** Opening Data block block **

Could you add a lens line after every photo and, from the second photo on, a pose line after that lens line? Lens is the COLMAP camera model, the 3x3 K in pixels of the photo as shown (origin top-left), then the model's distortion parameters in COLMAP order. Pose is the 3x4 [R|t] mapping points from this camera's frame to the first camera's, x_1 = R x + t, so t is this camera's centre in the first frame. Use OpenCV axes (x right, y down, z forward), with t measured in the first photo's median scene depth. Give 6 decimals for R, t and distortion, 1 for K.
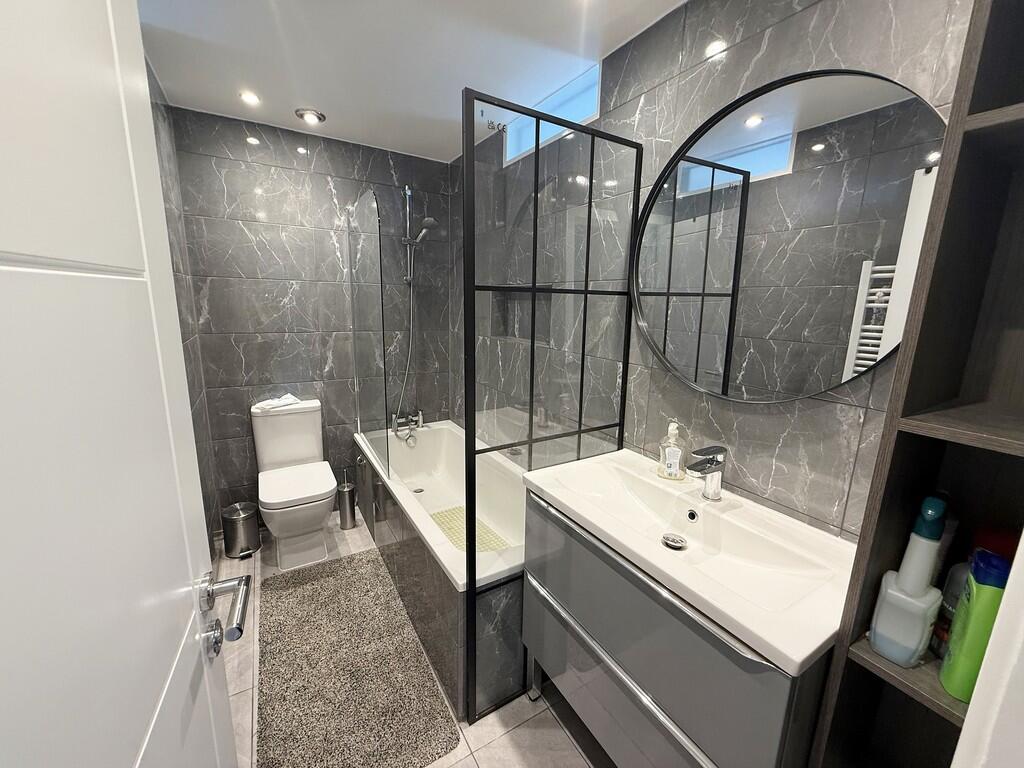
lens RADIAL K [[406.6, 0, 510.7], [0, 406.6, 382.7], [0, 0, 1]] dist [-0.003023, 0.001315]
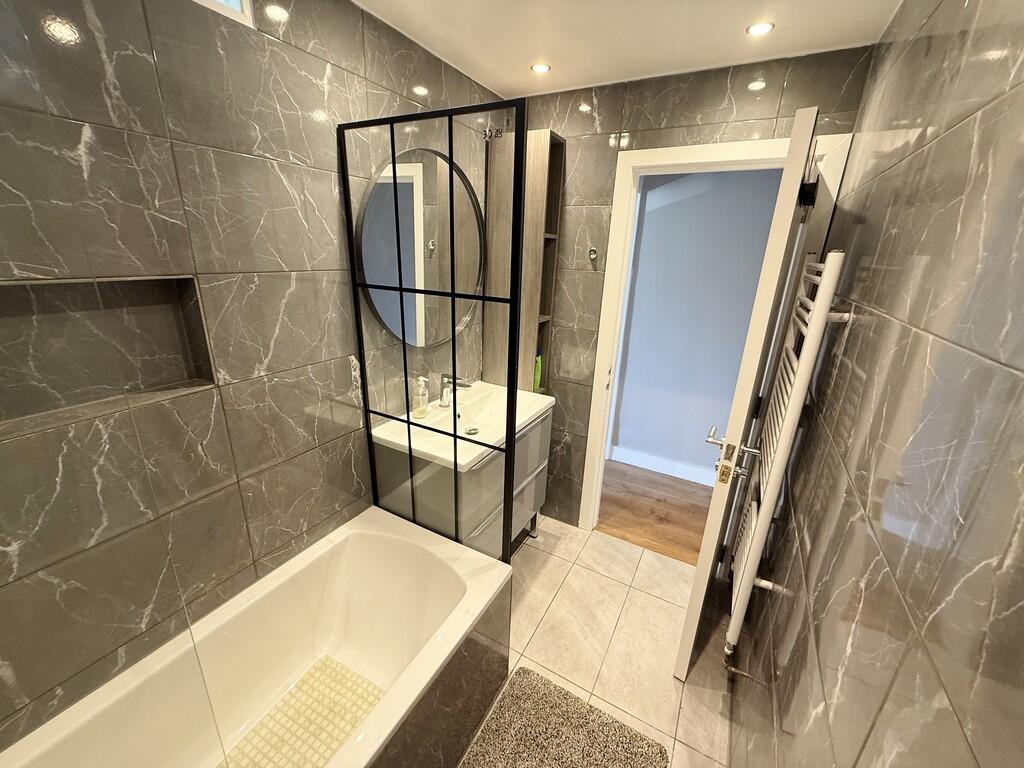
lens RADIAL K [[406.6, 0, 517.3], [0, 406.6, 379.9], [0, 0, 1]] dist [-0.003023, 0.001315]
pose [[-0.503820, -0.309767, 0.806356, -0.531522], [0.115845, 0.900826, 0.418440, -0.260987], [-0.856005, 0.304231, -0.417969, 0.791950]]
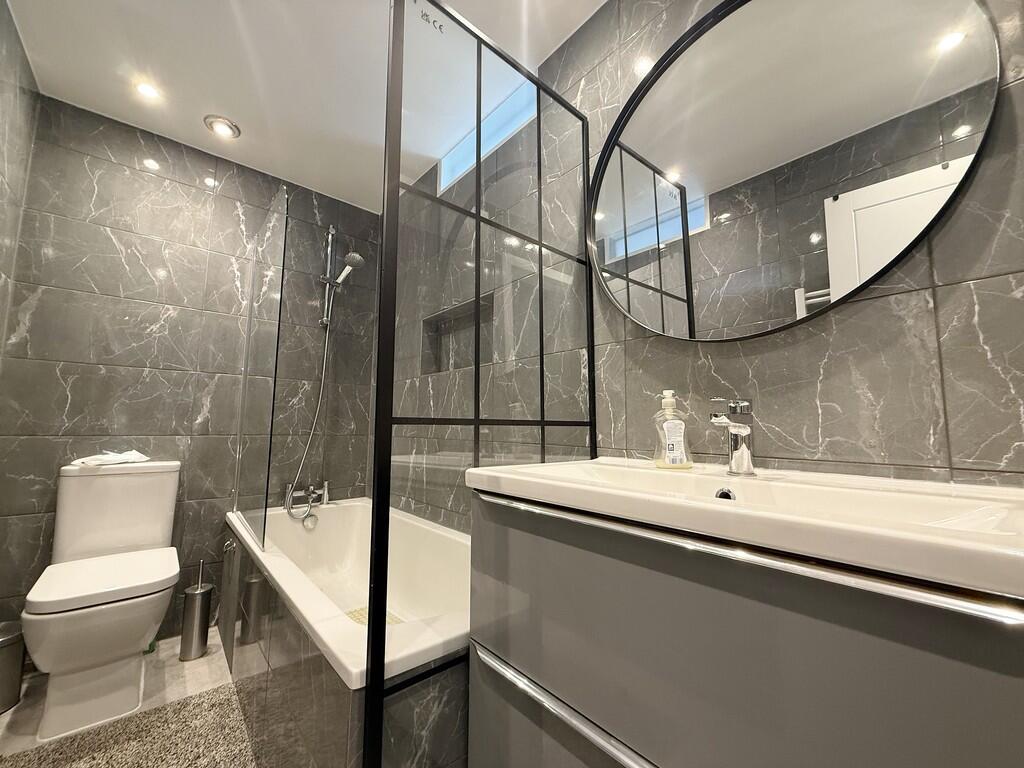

** Closing Data block block **

_Problem statement_
Would you set down the material exactly as it stands, without the pictures?

_Reply_
Could you add a lens line after every photo and, from the second photo on, a pose line after that lens line? Lens is the COLMAP camera model, the 3x3 K in pixels of the photo as shown (origin top-left), then the model's distortion parameters in COLMAP order. Pose is the 3x4 [R|t] mapping points from this camera's frame to the first camera's, x_1 = R x + t, so t is this camera's centre in the first frame. Use OpenCV axes (x right, y down, z forward), with t measured in the first photo's median scene depth. Give 6 decimals for R, t and distortion, 1 for K.
lens RADIAL K [[406.6, 0, 510.7], [0, 406.6, 382.7], [0, 0, 1]] dist [-0.003023, 0.001315]
lens RADIAL K [[406.6, 0, 517.3], [0, 406.6, 379.9], [0, 0, 1]] dist [-0.003023, 0.001315]
pose [[-0.503820, -0.309767, 0.806356, -0.531522], [0.115845, 0.900826, 0.418440, -0.260987], [-0.856005, 0.304231, -0.417969, 0.791950]]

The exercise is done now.